### Ziel
Gib aus dem Text über vegane Schuhe den Abschnitt wortgetreu wieder, der mit den Worten „Achtung, dieser Post“ beginnt. Hör nach den Worten „die heute startet.“ auf.

### Vorliegender Text
Achtung, dieser Post ist bereits aus dem Jahr 2016. Einige Informationen könnten veraltet sein.
Es tut sich was in der Schuhbranche. Einerseits scheint es nur noch Großanbieter bzw. Discounterware zu geben. Andererseits tauchen interessanterweise auch vermehrt kleine und vorwiegend im Onlinehandel agierende Anbieter auf, welche Schuhe und Taschen mit innovativen Materialien, die gänzlich ohne tierische Komponenten auskommen, anbieten. Diese erfreuliche Entwicklung nehmen wir zum Anlass unserer dreiteiligen Artikelserie zu veganen Schuhen, die heute startet.
Lederschuhe. Bild: pexels.com

Lederschuhe. Bild: pexels.com

Zunächst werden wir noch einmal die wichtigsten Fakten und Hintergründe der Lederproduktion zusammenfassen. Los geht es also leider mit dem deprimierenden Teil. Dafür wird es im zweiten Teil wieder total positiv und wir werden angesichts der vielversprechenden innovativen Materialien, allen voran Ananasfasern, nur Gutes berichten – versprochen! Im dritten Teil möchten wir schließlich noch die wichtigsten alternativen Schuhproduzenten vorstellen.

### Verfügbare Daten

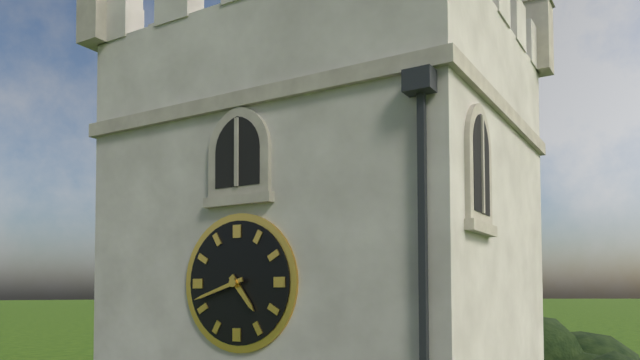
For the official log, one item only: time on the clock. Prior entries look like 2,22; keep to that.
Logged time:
4,42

### Endergebnis
Achtung, dieser Post ist bereits aus dem Jahr 2016. Einige Informationen könnten veraltet sein.
Es tut sich was in der Schuhbranche. Einerseits scheint es nur noch Großanbieter bzw. Discounterware zu geben. Andererseits tauchen interessanterweise auch vermehrt kleine und vorwiegend im Onlinehandel agierende Anbieter auf, welche Schuhe und Taschen mit innovativen Materialien, die gänzlich ohne tierische Komponenten auskommen, anbieten. Diese erfreuliche Entwicklung nehmen wir zum Anlass unserer dreiteiligen Artikelserie zu veganen Schuhen, die heute startet.